Stadtrat will Nachahmern die Lust nehmen

„Haben wir über die Stellplatzsatzung eine Möglichkeit, das zu verhindern?“, fragte Professor Dr. Josef Schwarz (CSU). Es seien sechs Wohnungen beantragt, der Bauherr habe die erforderlichen acht Stellplätze ausgewiesen, sagte Damm.

So schnell gab Schwarz, der selbst Architekt ist, nicht auf: „Aber bei sechs Wohnungen brauchen wir einen Kinderspielplatz.“ Er wolle zumindest bei möglichen Nachahmern eines solchen Umbaus die Lust dämpfen.

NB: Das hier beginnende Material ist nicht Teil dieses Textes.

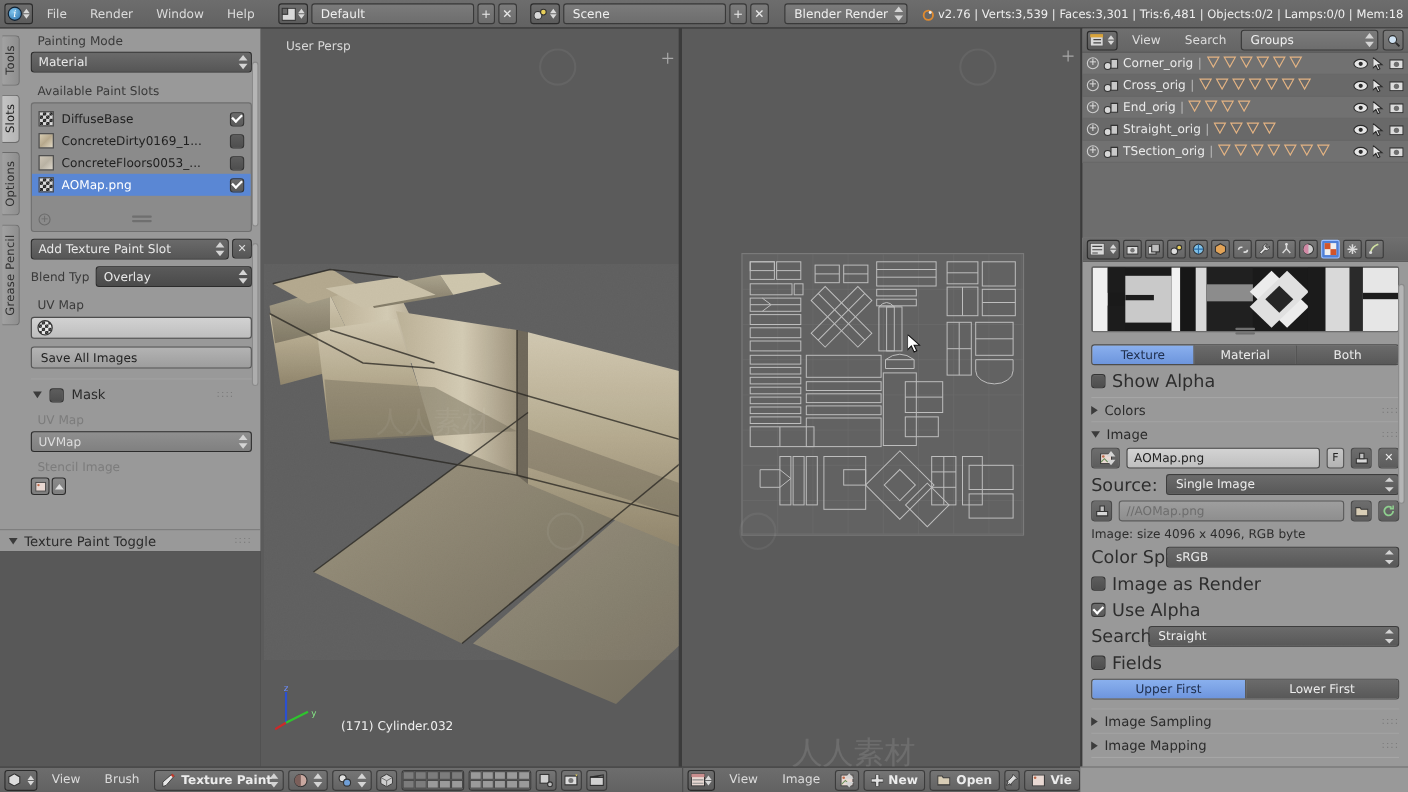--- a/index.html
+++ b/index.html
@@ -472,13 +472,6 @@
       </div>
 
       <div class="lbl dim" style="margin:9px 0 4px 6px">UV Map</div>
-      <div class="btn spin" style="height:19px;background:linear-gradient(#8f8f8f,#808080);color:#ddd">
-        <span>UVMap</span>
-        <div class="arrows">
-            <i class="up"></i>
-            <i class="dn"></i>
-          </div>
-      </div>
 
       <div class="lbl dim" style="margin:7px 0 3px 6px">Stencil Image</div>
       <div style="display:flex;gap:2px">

Oberbürgermeister Manfred Schilder (CSU), der auf seinem Bildschirm einen besseren Blick auf die Pläne hatte, sagte, im Westen des Grundstücks sei ein Spielplatz ausgewiesen. „Mit einem Sandkasten, einem Spielgerät und einer Sitzbank.“

 

Eine Gefahr für Schulkinder?

„Wir haben doch vor wenigen Wochen einen anderen Bauantrag, der ebenfalls genehmigungsfähig war, abgelehnt. Können wir das hier nicht auch machen?“, fragte Jürgen Kolb. Er bezog sich auf den Neubau des Kempter Hofs. Diesen lehnten die Stadtratsmitglieder damals ab, weil sie den Schutz der Kastanien auf dem Gelände nicht gewährleistet sahen und in das Grundstück einfahrende Autos nach Einschätzung des Gremiums eine Gefahr für Schulkinder gewesen wären. Mittlerweile darf dort gebaut werden.

„Wir unterliegen alle dem Baurecht. Ich warne vor Willkür“, antwortete Damm. Diesen Satz wollte Josef Schwarz so nicht stehen lassen: „Der Memminger Stadtrat entscheidet nie nach Willkür.“ Die Mitglieder des Bauausschusses lehnten den Antrag schließlich einstimmig ab.